ASSIGNMENT: Retype the data below exactly; skip every image.

STORED DATA:
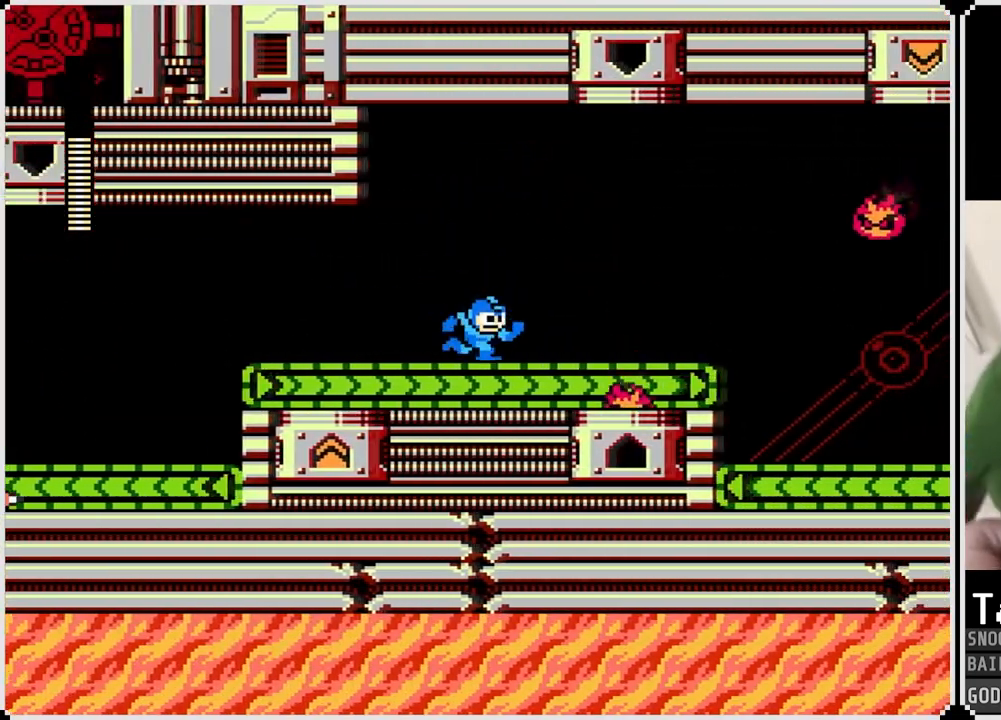
{"buttons": ["DPAD_LEFT"], "left_stick": "center", "right_stick": "center", "events": [[217, "CROSS", "down"], [283, "DPAD_LEFT", "down"], [283, "DPAD_RIGHT", "up"], [350, "CROSS", "up"]]}
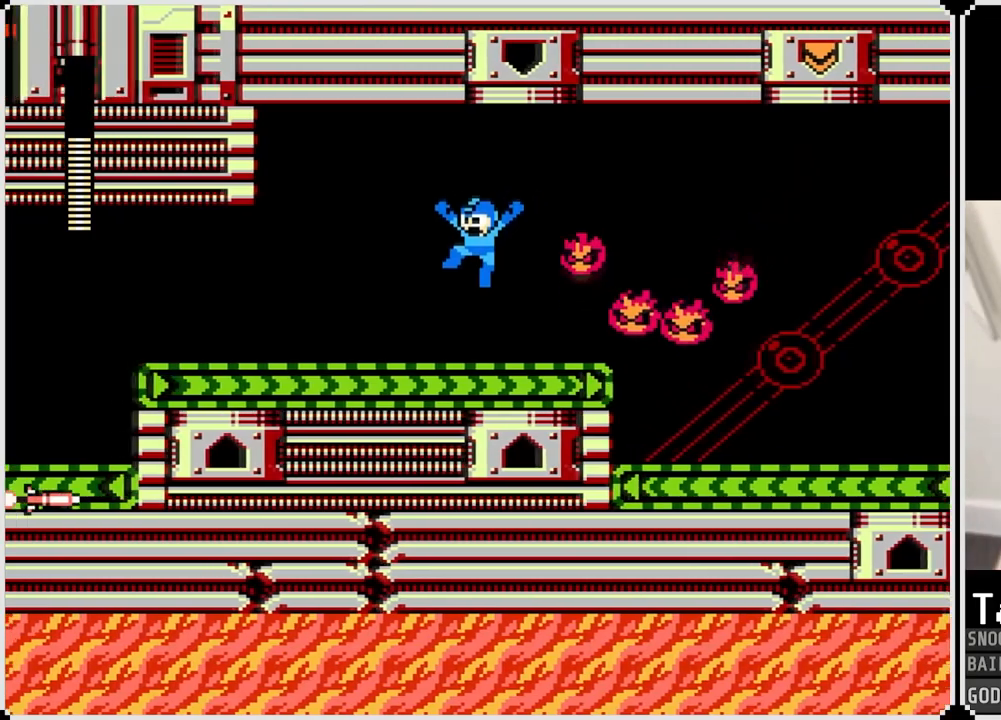
{"buttons": ["DPAD_RIGHT"], "left_stick": "center", "right_stick": "center", "events": [[134, "DPAD_LEFT", "up"], [134, "DPAD_RIGHT", "down"]]}
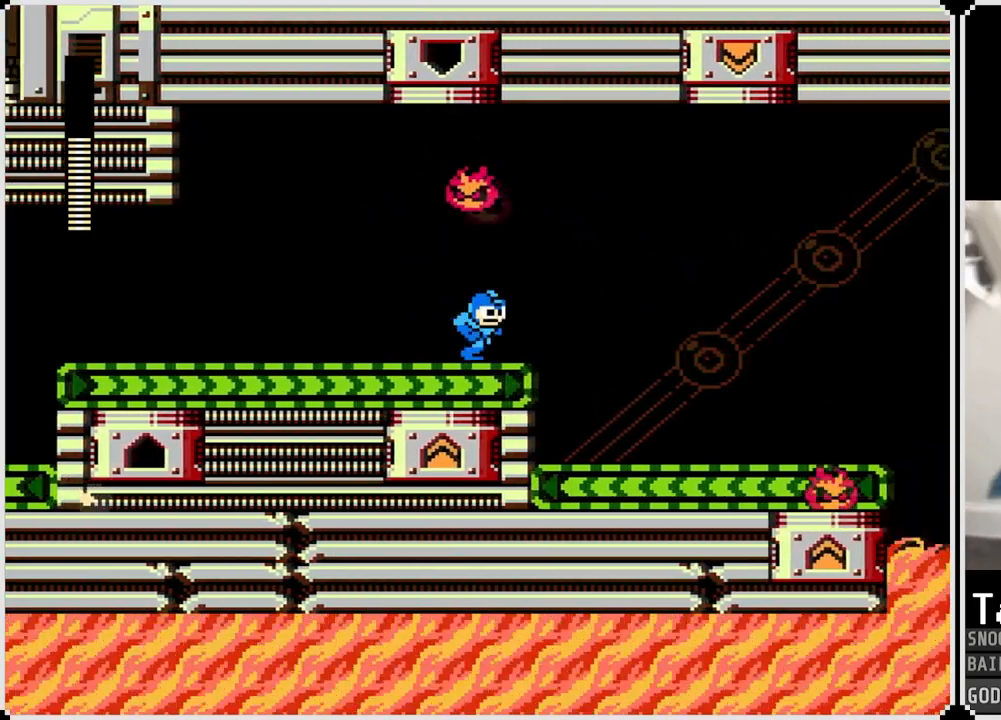
{"buttons": ["DPAD_RIGHT"], "left_stick": "center", "right_stick": "center", "events": []}
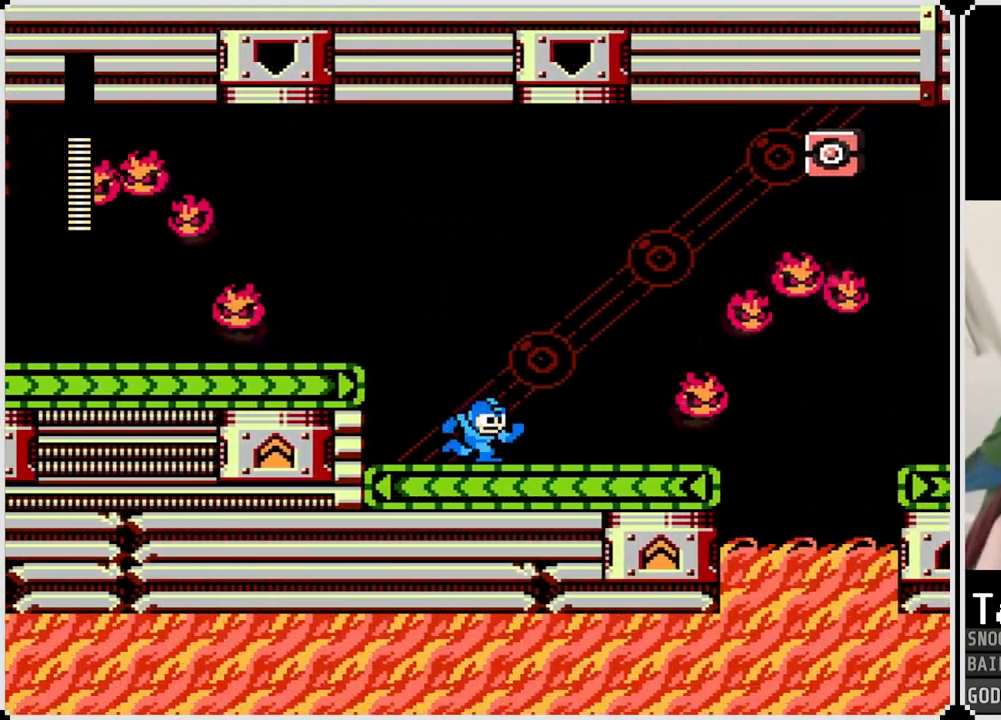
{"buttons": ["CROSS", "DPAD_RIGHT"], "left_stick": "center", "right_stick": "center", "events": [[467, "CROSS", "down"]]}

SOLUTION TO THIS EXERCISE:
{"buttons": ["DPAD_LEFT"], "left_stick": "center", "right_stick": "center", "events": [[217, "CROSS", "down"], [283, "DPAD_LEFT", "down"], [283, "DPAD_RIGHT", "up"], [350, "CROSS", "up"]]}
{"buttons": ["DPAD_RIGHT"], "left_stick": "center", "right_stick": "center", "events": [[134, "DPAD_LEFT", "up"], [134, "DPAD_RIGHT", "down"]]}
{"buttons": ["DPAD_RIGHT"], "left_stick": "center", "right_stick": "center", "events": []}
{"buttons": ["CROSS", "DPAD_RIGHT"], "left_stick": "center", "right_stick": "center", "events": [[467, "CROSS", "down"]]}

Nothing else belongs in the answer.